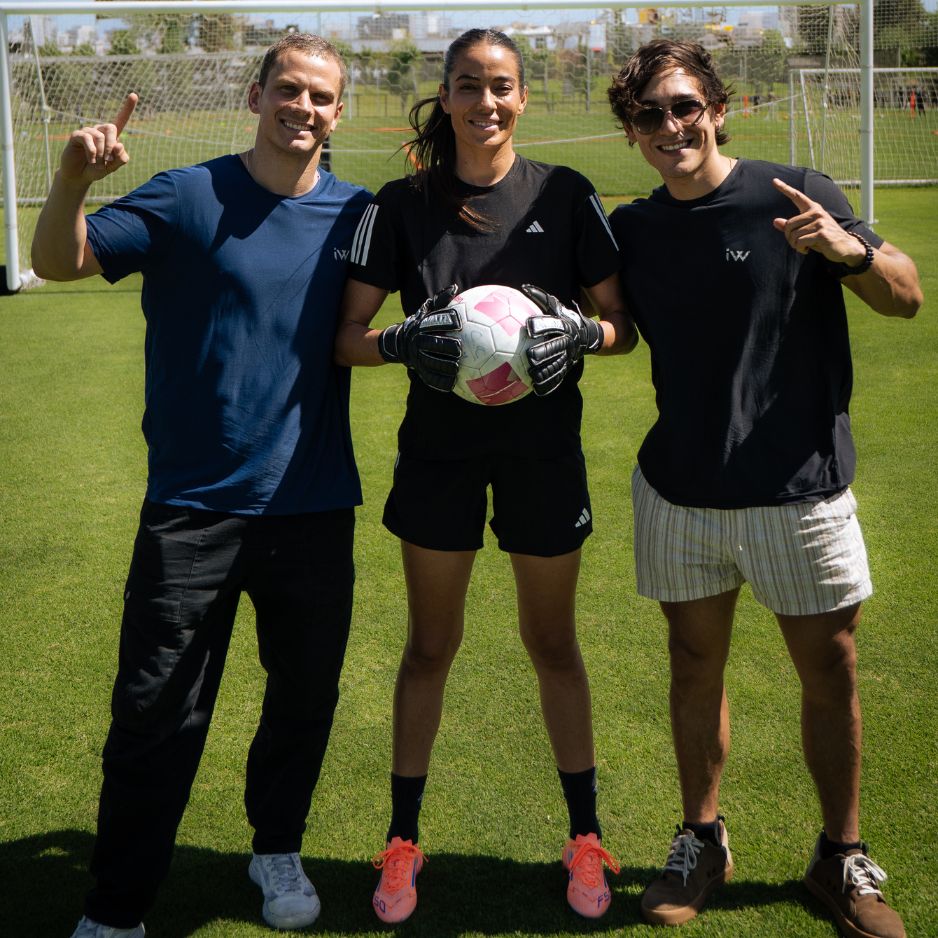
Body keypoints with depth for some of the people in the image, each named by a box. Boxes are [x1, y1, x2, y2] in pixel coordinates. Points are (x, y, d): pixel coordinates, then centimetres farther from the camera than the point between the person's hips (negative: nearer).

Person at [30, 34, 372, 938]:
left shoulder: (354, 214, 4)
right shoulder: (188, 199, -5)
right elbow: (59, 261, -12)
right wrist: (72, 177, -30)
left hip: (315, 509, 3)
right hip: (193, 507, -3)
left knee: (305, 698, 16)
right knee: (155, 717, 1)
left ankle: (277, 849, 40)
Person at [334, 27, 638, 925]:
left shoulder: (565, 194, -2)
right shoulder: (403, 203, -2)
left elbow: (624, 323, 1)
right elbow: (348, 337, -3)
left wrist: (581, 333, -20)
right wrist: (408, 340, -23)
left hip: (544, 449, 0)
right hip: (440, 447, 0)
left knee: (552, 643, 11)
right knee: (430, 645, 10)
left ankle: (585, 837, 28)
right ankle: (402, 842, 25)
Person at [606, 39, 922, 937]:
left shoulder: (794, 195, -6)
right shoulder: (631, 230, 4)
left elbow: (905, 297, -3)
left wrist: (848, 250, -23)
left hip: (798, 485, -3)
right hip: (680, 491, 3)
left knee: (830, 671, 5)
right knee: (695, 664, 12)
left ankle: (843, 859, 23)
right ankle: (701, 841, 30)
..........
**WORK REQUEST:** Reproduce all of the lines above word for word, leaving out the picture.

**PROBLEM SOLUTION:**
Body keypoints with depth for some of the people in the image, each named by a box. Boxes are [x1, y1, x2, y2] in pixel coordinates. Points are (x, y, d): pixel coordinates, then centimetres farther from the camera than the point between the person's hips (negative: nearer).

Person at [30, 34, 372, 938]:
left shoulder: (354, 214, 4)
right shoulder: (188, 199, -5)
right elbow: (59, 261, -12)
right wrist: (72, 177, -30)
left hip: (315, 509, 3)
right hip: (193, 507, -3)
left knee: (305, 698, 16)
right knee: (155, 717, 1)
left ankle: (277, 849, 40)
Person at [334, 27, 638, 925]:
left shoulder: (565, 194, -2)
right shoulder: (403, 203, -2)
left elbow: (624, 323, 1)
right elbow: (348, 337, -3)
left wrist: (581, 333, -20)
right wrist: (408, 340, -23)
left hip: (544, 449, 0)
right hip: (440, 447, 0)
left knee: (552, 643, 11)
right knee: (430, 645, 10)
left ankle: (585, 837, 28)
right ankle: (402, 842, 25)
Person at [606, 39, 922, 937]:
left shoulder: (794, 195, -6)
right shoulder: (631, 230, 4)
left elbow: (905, 297, -3)
left wrist: (848, 250, -23)
left hip: (798, 485, -3)
right hip: (680, 491, 3)
left knee: (830, 671, 5)
right knee: (695, 664, 12)
left ankle: (843, 859, 23)
right ankle: (701, 841, 30)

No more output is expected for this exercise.